Text block:
----------

Saturday, November 21, 2009
Professor Erin A. O'Hara (Vanderbilt University School of Law; Gruter Institute for Law and Behavioral Research) and Professor Larry E. Ribstein (University of Illinois College of Law) have posted "Conflict of Law and Choice of Law" on SSRN as part of the Working Paper Series.
Friday, November 20, 2009
Professor Gil Seinfeld (Michigan) has posted on SSRN his article, Article I, Article III, and the Limits of Enumeration, which will be published in the Michigan Law Review. Here's the abstract:
Article I, § 8 and Article III, § 2 of the U.S. Constitution deploy parallel strategies for constraining the power of the federal government. They enumerate powers that the national legislature and judiciary, respectively, are permitted to exercise and thereby implicitly prohibit these two branches of government from exercising powers not enumerated. According to conventional thinking, this strategy has failed in connection with Article I and succeeded in connection with Article III. That is, it is widely acknowledged that Congress routinely exercises powers that are difficult to square with the Article I enumeration; but it is commonly thought that the subject matter jurisdiction of the federal courts is, in fact, limited to the nine categories of cases specified in Article III, § 2. If one examines the crucial cases governing the constitutional limits on federal court jurisdiction, however, it becomes apparent that the enumeration in Article III, § 2, like its cousin in Article I, does little work when it comes to reining in federal power. This is reflected most dramatically in the fact that the Supreme Court has never struck down a federal statute on the ground that it confers jurisdiction on the federal courts in cases lying outside the enumeration in Article III. Instead, over the years, Congress has enacted numerous jurisdictional statutes that push hard on the limits specified in Article III, § 2, and the Justices have consistently found ways — through a series of highly tendentious interpretive moves — to avoid deeming these provisions unconstitutional. This article explores the similarity of our practice under Articles I and III. It seeks to demonstrate, in particular, that despite the strict enumeration rhetoric that pervades the case law and scholarly commentary relating to federal court jurisdiction, the Supreme Court has shown little interest in keeping the federal courts within the subject matter limits of Article III, § 2.

----------

Data extract:

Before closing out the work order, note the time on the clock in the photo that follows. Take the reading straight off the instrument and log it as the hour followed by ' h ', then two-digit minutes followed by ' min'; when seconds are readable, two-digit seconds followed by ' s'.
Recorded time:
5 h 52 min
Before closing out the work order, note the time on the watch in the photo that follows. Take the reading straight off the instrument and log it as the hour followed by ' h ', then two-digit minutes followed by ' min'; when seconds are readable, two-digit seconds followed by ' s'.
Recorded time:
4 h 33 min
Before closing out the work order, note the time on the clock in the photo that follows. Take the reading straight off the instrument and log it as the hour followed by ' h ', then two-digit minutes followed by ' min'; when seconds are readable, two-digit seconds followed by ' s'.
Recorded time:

----------

Direction 1:
Answer these about the text on new SSRN postings:
(a) Which law school is Larry E. Ribstein with?
(b) Where will Gil Seinfeld's article be published?
(c) How many categories of cases does the abstract name as the commonly assumed limit of federal court jurisdiction?
Direction 2: In the text on new SSRN postings, swap "Working Paper Series" for "Research Paper Series" and write out the passage that begins with "Saturday, November 21, 2009" and ends after "Working Paper Series.".
The lines come from a separate source.

Right answer 1:
(a) University of Illinois College of Law
(b) Michigan Law Review
(c) Nine

Right answer 2:
Saturday, November 21, 2009
Professor Erin A. O'Hara (Vanderbilt University School of Law; Gruter Institute for Law and Behavioral Research) and Professor Larry E. Ribstein (University of Illinois College of Law) have posted "Conflict of Law and Choice of Law" on SSRN as part of the Research Paper Series.